### 課題一覧
**1.** ワンボードマイコンの記事から、「ワンボードマイコンをつくろう!(パソコンの原点はここから始まった)」で始まり「プロンプト上から操作します。」で終わる部分を一字一句変えずに書き写してください。
**2.** ND80ZVとパソコンの接続を扱ったワンボードマイコンの記事を、最後の文の後から書き継いでください。

ワンボードマイコンをつくろう!(パソコンの原点はここから始まった)
TK80ソフトコンパチブル!8080、Z80マシン語からBASICまでこれ1台でこなせます
当記事は2009年11月から「TTLでCPUをつくろう!」というタイトルの もとにほとんど毎日連載をしてきたものを再編集したものです。 2011.7.1
前へ
次へ
目次へ戻る
ホームページトップへ戻る
☆リモートプログラム
これまで何回かにわたって説明をしてきましたBASICはND80ZVとパソコンをUSBで接続して、パソコンのDOSプロンプト上から操作します。
ND80ZVとパソコンとをUSBで接続していきなりBASICを起動するのではなくて、手順としてはまず最初にリモートプログラムを実行します。
リモートプログラムはND80ZVのキーボード入力とLED表示をDOSプロンプト画面で行なうことのできるプログラムです。

[第72回]

●ND80ZVとの接続シーケンス

本日は朝からずっと、DOSのリモートプログラムとND80ZVのUSB接続のシーケンスについてのこまごまとしたところを構築しておりました。
いままではとにかくデバッグ優先ですから、接続とか切断とかといったあたりのシーケンスはほとんど無視、やっつけ、でやっておりました。
でもシステムも少しずつ完成に近づいてきましたので、ここらあたりできちんと整理しておこう、と考えたのが本日の作業のきっかけです。
あちこち、やりっぱなしできましたので、けっこう整理するのがホネでしたけれど、なんとかサマになったようです。

ND80ZVはTK80モニタプログラムとND80Zモニタプログラムの両方を搭載しています。
そのいずれも、パソコンとの接続は全く不要で、ボード上の16進キー、機能キーから入力、7セグメントLEDに出力することで、マシン語プログラムの作成と実行を行うことができます。

### 提供データ
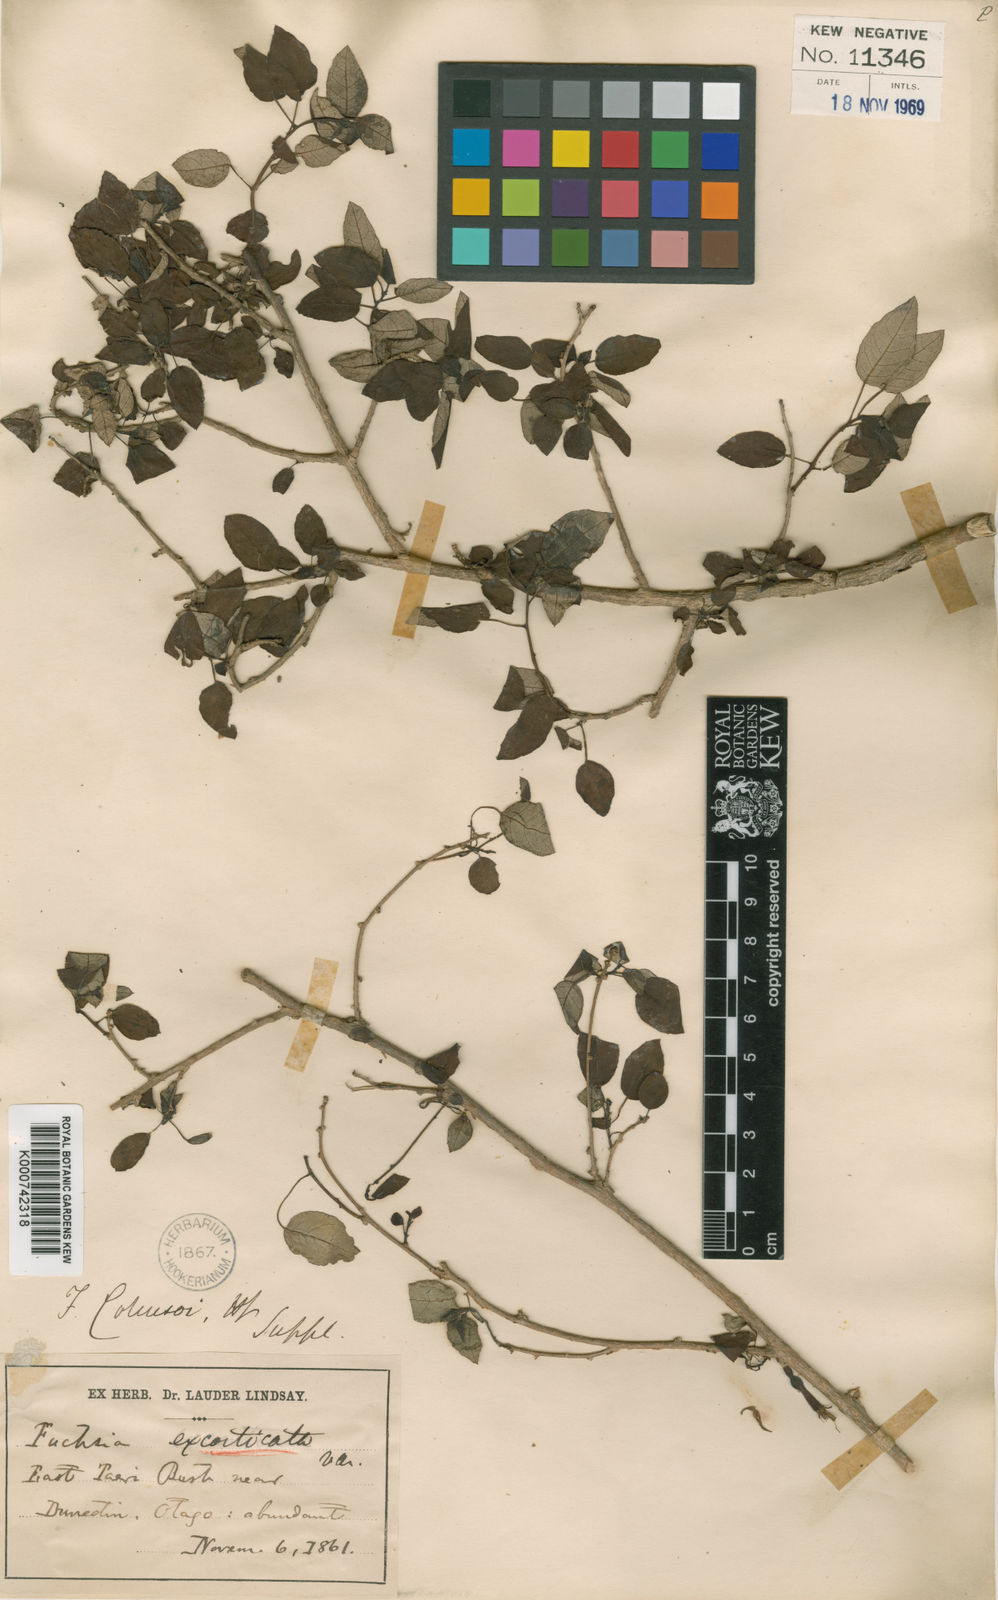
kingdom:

---

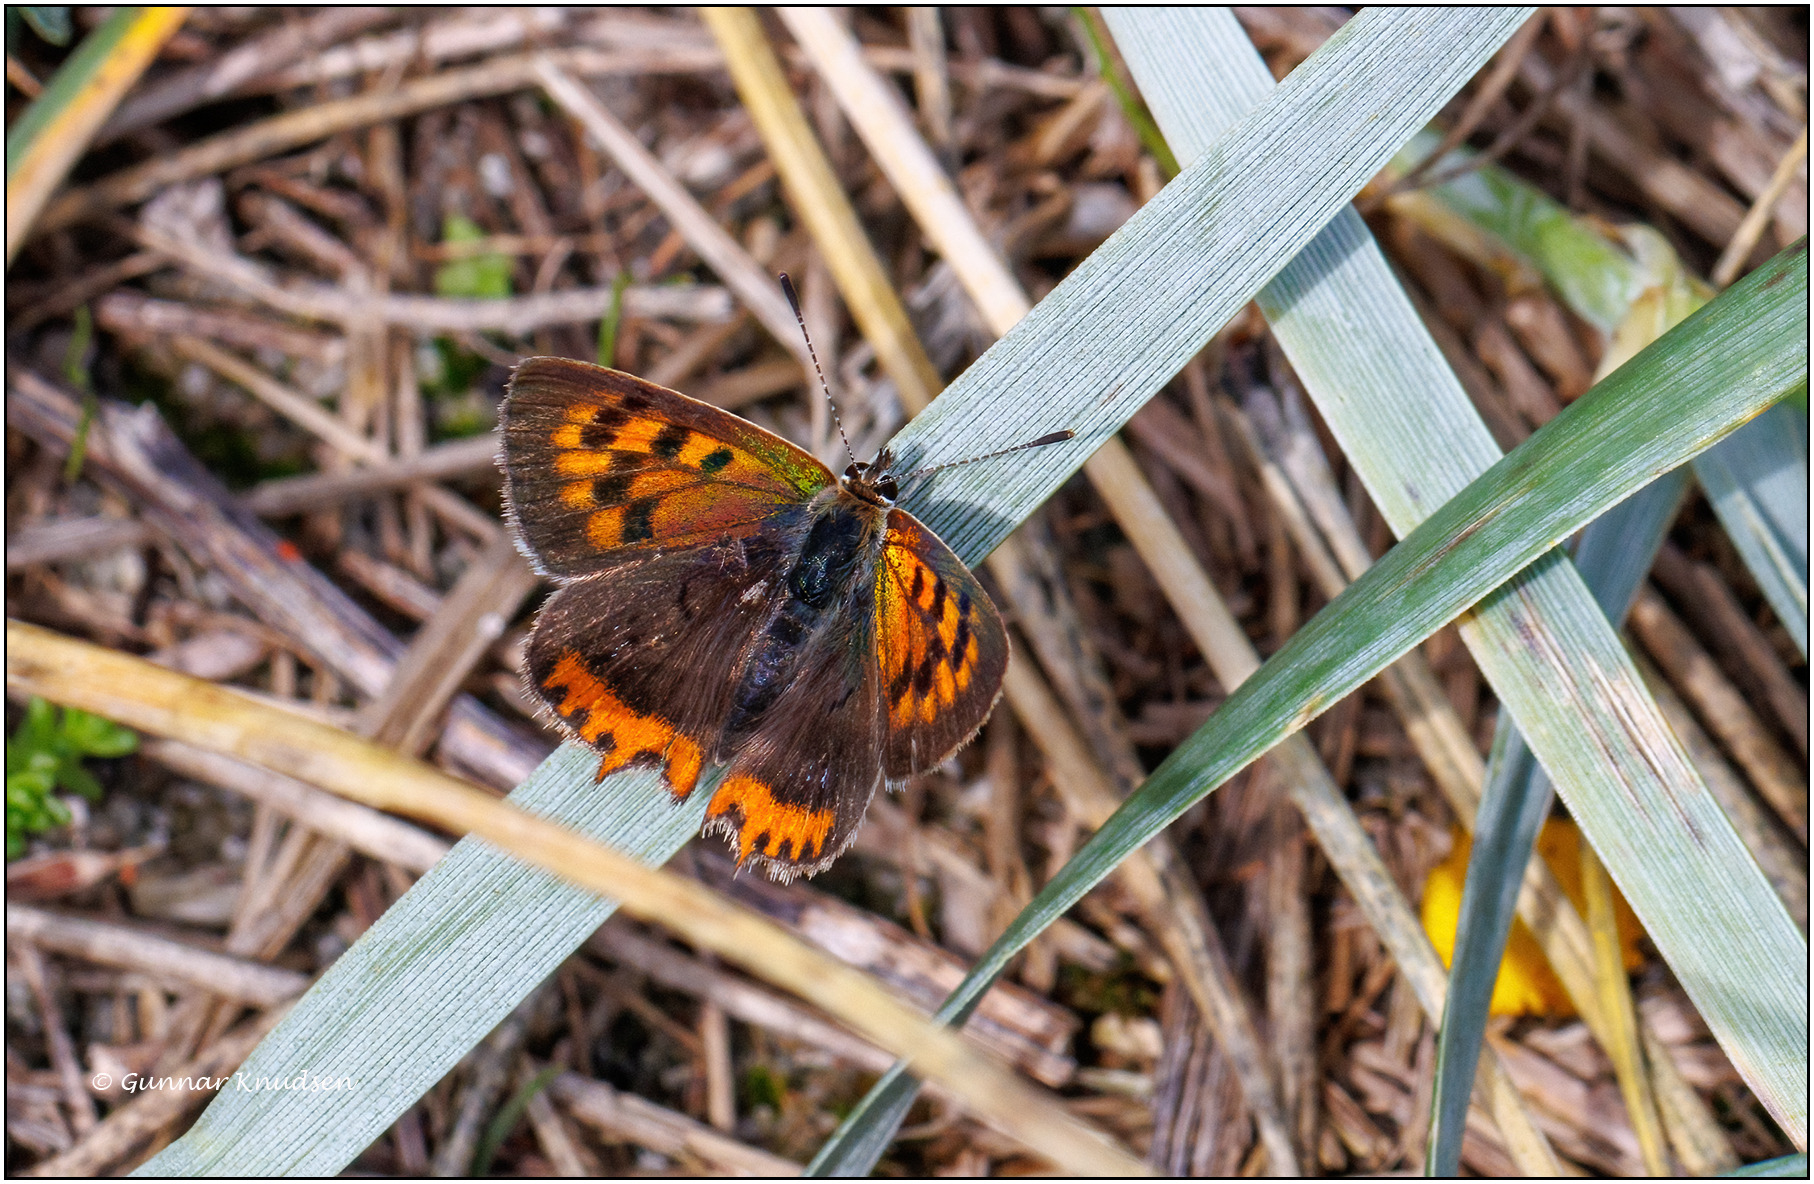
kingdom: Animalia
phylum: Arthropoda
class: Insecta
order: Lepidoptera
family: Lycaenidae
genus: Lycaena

### 解答例
**1.**
ワンボードマイコンをつくろう!(パソコンの原点はここから始まった)
TK80ソフトコンパチブル!8080、Z80マシン語からBASICまでこれ1台でこなせます
当記事は2009年11月から「TTLでCPUをつくろう!」というタイトルの もとにほとんど毎日連載をしてきたものを再編集したものです。 2011.7.1
前へ
次へ
目次へ戻る
ホームページトップへ戻る
☆リモートプログラム
これまで何回かにわたって説明をしてきましたBASICはND80ZVとパソコンをUSBで接続して、パソコンのDOSプロンプト上から操作します。

**2.**
その昔のオリジナルのTK80と全く同じ使い方です。

●リモートプログラム

ND80ZVのROMに焼いてありますTK80モニタプログラムは、TK80の機能動作とほとんど同じなのですが、もうひとつのモニタプログラムである、ND80Zモニタプログラムは、TK80の機能をかなり拡張したものになっています。
当社が以前に発売しておりましたND80Zシリーズのモニタプログラムがもとになっています。
ND80ZモニタプログラムもTK80モニタと同様に、ボード上のキーボードから入力して、7セグメントLEDに表示するように動作するのですが、WindowsパソコンとUSBで接続した場合に、ボード上のキーから入力する代わりに、パソコンからUSB経由で送られてきたキー入力データをボード上のPIC18F14K50から受け取り、そして7セグメントLEDに表示すると同時に、その表示データをPIC18F14K50に送ることで、USBを経由してパソコン上のDOSプロンプト画面にも表示されるようにプログラムされています。

この仕組みは、TTLで作ったCPUボードMYCPU80のリモートプログラムの仕組みをもとにしています。
ただ、もともとはシステム的に構築するほどのものではなかったこともあって、接続するのも、切断するのも、かなり手作業的なものになっていました。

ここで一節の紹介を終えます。